The material below must be output exactly, line for line.
-------------------------
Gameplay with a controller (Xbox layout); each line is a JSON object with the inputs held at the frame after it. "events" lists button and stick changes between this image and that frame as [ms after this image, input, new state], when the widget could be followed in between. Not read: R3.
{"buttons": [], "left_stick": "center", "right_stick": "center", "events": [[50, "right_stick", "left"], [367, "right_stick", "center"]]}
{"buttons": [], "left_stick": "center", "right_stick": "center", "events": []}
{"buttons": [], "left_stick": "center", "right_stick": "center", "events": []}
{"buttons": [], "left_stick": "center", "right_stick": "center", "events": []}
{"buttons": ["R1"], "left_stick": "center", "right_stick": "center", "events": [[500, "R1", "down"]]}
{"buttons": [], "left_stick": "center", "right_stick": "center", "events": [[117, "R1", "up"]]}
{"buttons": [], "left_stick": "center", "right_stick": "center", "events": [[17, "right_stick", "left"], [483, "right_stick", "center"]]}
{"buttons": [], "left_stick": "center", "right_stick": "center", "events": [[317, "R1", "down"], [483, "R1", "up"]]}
-------------------------
[Expected answer]:
Gameplay with a controller (Xbox layout); each line is a JSON object with the inputs held at the frame after it. "events" lists button and stick changes between this image and that frame as [ms after this image, input, new state], when the widget could be followed in between. Not read: R3.
{"buttons": [], "left_stick": "center", "right_stick": "center", "events": [[50, "right_stick", "left"], [367, "right_stick", "center"]]}
{"buttons": [], "left_stick": "center", "right_stick": "center", "events": []}
{"buttons": [], "left_stick": "center", "right_stick": "center", "events": []}
{"buttons": [], "left_stick": "center", "right_stick": "center", "events": []}
{"buttons": ["R1"], "left_stick": "center", "right_stick": "center", "events": [[500, "R1", "down"]]}
{"buttons": [], "left_stick": "center", "right_stick": "center", "events": [[117, "R1", "up"]]}
{"buttons": [], "left_stick": "center", "right_stick": "center", "events": [[17, "right_stick", "left"], [483, "right_stick", "center"]]}
{"buttons": [], "left_stick": "center", "right_stick": "center", "events": [[317, "R1", "down"], [483, "R1", "up"]]}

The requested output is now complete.